SELECTED PASSAGE:
»»
Giter Club home page Giter Club logo

relaydiffusion_fromthudm's Introduction

Relay Diffusion: Unifying diffusion process across resolutions for image synthesis
Official Pytorch Implementation

We propose Relay Diffusion Model (RDM) as a better framework for diffusion generation. RDM transfers a low-resolution image or noise into an equivalent high-resolution one via blurring diffusion and block noise. Therefore, the diffusion process can continue seamlessly in any new resolution or model without restarting from pure noise or low-resolution conditioning.

RDM achieved state-of-the-art FID on CelebA-HQ and sFID ImageNet-256 (FID=1.87)!

For a formal introduction, Read our paper: Relay Diffusion: Unifying diffusion process across resolutions for image synthesis.

Setup

Environment

Download the repo and setup the environment with:

git clone https://github.com/THUDM/RelayDiffusion.git
cd RelayDiffusion
conda env create -f environment.yml
conda activate rdm

We enable xformers.ops.memory_efficient_attention to reduce about 15% training cost. If there is no need you can also remove xformers from environment.yml.

Linux servers with Nvidia A100s are recommended. However, by setting smaller --batch-gpu (batch size on a single gpu), you can still run the inference and training scripts on less powerful GPUs.

Dataset

We preprocess and implement datasets with the same format as EDM. For CelebA-HQ, follow Progressive Growing of GANs for Improved Quality, Stability, and Variation to construct the high-quality subset of CelebA. For ImageNet, download data from the official site.

To convert the original data to organized data ready for training at $64\times 64$ or $256\times 256$ resolution, run command:

python dataset_tool.py \
	--source=/path/to/original/data \
	--dest=/path/to/output/data.zip \
    --transform=center-crop \
	--resolution=64x64 # or --resolution=256x256

Inference & Evaluation

Sample Generation

To generate samples from RDM models, run command:

torchrun --standalone --nproc_per_node=1 generate.py --sampler_stages=both --outdir=/path/to/output/dir/ \
    --network_first=/path/to/1st/ckpt --network_second=/path/to/2nd/ckpt

To generate $N$ images, set --seed=[K]-[K+N-1] with a randomly-picked $K$. You can assign --nproc_per_node=N to enable parallel generation of multiple GPUs.

If you want to generate final samples from first-stage results (only use the second stage model), set --sampler_stages=second and assign input directory of first-stage results by --indir.

Besides, arguments for configurations of the first stage are:

  • num_steps_first: number of sampling steps.
  • sigma_min_first & sigma_max_first: lowest & highest noise level.
  • rho_first: time step exponent.
  • cfg_scale_first: scale of classifier-free guidance.
  • S_churn: stochasticity strength.
  • S_min & S_max: min & max noise level.
  • S_noise: noise inflation.
««
SUPPLIED INFORMATION:
»»
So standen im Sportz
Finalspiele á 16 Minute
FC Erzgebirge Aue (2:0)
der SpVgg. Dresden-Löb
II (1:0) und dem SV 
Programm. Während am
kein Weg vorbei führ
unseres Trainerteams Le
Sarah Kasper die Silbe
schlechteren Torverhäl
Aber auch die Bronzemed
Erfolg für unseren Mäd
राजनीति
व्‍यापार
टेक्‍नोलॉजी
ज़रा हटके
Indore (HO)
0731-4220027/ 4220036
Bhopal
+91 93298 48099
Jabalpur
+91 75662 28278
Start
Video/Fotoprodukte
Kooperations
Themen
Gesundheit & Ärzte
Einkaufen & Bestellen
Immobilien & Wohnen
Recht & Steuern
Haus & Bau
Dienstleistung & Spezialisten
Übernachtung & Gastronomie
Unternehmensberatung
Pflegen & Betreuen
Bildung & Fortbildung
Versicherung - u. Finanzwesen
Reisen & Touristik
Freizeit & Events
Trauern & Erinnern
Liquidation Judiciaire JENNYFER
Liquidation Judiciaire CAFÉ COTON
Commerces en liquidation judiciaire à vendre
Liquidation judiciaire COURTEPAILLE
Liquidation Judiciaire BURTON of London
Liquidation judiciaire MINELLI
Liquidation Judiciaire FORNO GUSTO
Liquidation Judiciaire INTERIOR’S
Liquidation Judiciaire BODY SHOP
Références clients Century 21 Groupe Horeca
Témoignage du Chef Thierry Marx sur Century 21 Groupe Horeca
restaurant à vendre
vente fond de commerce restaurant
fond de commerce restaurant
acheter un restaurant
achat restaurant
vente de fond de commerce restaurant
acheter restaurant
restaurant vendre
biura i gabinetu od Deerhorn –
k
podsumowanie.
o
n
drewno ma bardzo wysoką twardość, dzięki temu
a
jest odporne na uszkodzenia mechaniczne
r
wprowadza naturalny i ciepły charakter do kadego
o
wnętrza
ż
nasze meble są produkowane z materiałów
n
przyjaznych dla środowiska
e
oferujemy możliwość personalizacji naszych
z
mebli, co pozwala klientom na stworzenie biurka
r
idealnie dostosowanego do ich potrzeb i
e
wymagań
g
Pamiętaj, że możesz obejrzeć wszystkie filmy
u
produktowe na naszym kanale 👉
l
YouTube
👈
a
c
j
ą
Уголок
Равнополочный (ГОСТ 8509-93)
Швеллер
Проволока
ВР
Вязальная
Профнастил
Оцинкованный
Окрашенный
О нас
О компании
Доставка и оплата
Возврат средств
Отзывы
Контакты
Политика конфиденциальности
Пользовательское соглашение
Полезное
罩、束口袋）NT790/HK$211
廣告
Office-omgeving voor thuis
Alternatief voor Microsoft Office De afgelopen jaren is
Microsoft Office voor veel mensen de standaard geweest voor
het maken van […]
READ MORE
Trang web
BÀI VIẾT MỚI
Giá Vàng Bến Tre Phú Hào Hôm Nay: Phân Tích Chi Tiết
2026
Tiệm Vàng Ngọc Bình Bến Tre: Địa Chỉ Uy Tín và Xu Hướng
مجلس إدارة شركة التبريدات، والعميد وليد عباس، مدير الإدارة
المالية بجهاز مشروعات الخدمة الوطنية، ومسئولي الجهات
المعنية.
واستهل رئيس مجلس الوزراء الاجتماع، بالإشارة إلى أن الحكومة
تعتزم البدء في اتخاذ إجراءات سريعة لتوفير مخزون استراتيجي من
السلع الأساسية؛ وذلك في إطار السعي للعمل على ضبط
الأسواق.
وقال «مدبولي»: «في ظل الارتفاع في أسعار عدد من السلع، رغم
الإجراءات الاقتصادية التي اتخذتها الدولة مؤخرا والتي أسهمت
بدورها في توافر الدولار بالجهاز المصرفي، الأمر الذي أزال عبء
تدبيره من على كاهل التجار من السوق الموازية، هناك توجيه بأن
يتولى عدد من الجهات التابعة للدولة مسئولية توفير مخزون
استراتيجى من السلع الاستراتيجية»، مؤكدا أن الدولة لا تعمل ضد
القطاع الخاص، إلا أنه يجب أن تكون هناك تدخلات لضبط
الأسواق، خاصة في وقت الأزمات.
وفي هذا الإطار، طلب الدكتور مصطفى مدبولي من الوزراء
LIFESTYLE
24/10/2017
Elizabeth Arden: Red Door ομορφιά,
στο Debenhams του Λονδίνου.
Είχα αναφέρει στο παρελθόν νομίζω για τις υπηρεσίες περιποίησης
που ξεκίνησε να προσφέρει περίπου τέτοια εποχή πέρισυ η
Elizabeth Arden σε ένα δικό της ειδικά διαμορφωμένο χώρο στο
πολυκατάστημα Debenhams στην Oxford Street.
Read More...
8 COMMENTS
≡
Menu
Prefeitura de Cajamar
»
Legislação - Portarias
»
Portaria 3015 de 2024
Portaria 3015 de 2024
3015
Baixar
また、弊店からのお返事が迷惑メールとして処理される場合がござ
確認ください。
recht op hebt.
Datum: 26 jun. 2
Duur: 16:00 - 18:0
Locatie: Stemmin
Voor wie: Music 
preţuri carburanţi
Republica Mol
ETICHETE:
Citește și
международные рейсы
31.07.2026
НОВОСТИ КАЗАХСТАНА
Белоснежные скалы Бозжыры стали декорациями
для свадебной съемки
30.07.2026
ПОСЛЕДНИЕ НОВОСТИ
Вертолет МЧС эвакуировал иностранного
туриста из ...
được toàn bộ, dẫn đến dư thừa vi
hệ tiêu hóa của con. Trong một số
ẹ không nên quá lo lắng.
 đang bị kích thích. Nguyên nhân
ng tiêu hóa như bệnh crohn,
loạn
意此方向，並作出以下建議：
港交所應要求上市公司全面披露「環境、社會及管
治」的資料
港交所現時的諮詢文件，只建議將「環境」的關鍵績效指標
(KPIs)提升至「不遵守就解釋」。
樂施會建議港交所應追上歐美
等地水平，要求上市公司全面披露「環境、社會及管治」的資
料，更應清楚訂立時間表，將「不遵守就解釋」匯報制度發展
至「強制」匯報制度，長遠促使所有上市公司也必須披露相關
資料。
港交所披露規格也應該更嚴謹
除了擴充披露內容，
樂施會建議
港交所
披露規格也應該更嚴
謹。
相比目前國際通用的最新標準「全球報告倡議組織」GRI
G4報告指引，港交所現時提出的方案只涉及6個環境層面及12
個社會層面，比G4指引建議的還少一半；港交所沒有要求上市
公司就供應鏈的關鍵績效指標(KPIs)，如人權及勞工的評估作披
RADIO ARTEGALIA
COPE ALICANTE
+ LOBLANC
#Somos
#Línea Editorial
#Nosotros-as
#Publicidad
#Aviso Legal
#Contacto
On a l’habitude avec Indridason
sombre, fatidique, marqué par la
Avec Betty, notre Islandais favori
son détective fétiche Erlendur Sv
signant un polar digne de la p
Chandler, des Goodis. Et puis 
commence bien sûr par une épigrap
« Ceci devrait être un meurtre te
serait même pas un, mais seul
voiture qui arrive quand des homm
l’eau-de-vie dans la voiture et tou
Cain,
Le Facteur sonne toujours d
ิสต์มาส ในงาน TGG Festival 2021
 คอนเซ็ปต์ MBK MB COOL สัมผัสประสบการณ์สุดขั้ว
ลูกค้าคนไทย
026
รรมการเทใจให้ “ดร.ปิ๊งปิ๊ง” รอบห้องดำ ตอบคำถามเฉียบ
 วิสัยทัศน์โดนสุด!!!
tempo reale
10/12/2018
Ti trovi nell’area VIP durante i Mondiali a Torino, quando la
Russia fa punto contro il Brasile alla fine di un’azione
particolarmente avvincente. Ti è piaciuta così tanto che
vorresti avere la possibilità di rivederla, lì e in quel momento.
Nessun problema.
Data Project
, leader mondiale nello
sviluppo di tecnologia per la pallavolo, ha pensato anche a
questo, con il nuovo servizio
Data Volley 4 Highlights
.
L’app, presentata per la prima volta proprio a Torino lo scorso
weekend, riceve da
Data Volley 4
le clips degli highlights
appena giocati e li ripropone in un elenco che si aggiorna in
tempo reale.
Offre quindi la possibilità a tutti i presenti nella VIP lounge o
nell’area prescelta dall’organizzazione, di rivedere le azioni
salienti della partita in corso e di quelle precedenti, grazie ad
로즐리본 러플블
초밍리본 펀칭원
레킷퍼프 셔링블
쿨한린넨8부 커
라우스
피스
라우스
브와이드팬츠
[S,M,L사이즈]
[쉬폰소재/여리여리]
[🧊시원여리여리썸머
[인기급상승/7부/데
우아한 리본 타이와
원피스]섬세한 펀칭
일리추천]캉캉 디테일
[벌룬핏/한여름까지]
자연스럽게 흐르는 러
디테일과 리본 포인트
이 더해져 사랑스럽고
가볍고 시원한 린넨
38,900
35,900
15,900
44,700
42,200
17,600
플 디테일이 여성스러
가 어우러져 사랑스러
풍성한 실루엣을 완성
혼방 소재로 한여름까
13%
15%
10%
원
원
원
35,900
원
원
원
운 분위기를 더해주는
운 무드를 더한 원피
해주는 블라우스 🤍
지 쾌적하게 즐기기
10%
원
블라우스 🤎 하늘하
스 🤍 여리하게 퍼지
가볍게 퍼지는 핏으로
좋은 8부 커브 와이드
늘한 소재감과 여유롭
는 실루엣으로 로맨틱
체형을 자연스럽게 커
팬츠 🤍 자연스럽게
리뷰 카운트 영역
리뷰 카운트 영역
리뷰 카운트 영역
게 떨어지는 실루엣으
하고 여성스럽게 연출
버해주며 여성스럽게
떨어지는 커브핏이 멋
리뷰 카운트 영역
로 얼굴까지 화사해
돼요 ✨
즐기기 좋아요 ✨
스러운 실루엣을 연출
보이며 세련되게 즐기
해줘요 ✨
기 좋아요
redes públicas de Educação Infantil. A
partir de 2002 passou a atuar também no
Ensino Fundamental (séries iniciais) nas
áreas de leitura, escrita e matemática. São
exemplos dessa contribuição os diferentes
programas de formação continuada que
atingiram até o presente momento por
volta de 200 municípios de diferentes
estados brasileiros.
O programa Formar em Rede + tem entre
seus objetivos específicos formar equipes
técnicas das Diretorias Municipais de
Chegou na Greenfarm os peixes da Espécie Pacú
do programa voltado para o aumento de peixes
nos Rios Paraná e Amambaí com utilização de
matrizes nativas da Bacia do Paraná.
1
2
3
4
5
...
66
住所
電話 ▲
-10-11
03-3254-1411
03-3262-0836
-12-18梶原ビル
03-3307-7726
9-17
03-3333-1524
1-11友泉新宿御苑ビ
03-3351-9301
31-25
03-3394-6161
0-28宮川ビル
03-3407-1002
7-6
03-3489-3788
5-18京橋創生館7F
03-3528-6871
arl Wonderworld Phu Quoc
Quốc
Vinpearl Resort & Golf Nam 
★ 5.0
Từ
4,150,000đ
««
WHAT THIS EXERCISE ASKS:
1. In the Relay Diffusion README, about how much training cost does enabling xformers.ops.memory_efficient_attention save?
2. List every command-line flag passed to dataset_tool.py in the Relay Diffusion README's data conversion command.
3. Reproduce word for word the part of the Relay Diffusion README from "To generate samples" up to and including "highest noise level.".

SOLUTIONS BELOW:
1. About 15%.

2. --source, --dest, --transform, --resolution

3.
To generate samples from RDM models, run command:

torchrun --standalone --nproc_per_node=1 generate.py --sampler_stages=both --outdir=/path/to/output/dir/ \
    --network_first=/path/to/1st/ckpt --network_second=/path/to/2nd/ckpt

To generate $N$ images, set --seed=[K]-[K+N-1] with a randomly-picked $K$. You can assign --nproc_per_node=N to enable parallel generation of multiple GPUs.

If you want to generate final samples from first-stage results (only use the second stage model), set --sampler_stages=second and assign input directory of first-stage results by --indir.

Besides, arguments for configurations of the first stage are:

  • num_steps_first: number of sampling steps.
  • sigma_min_first & sigma_max_first: lowest & highest noise level.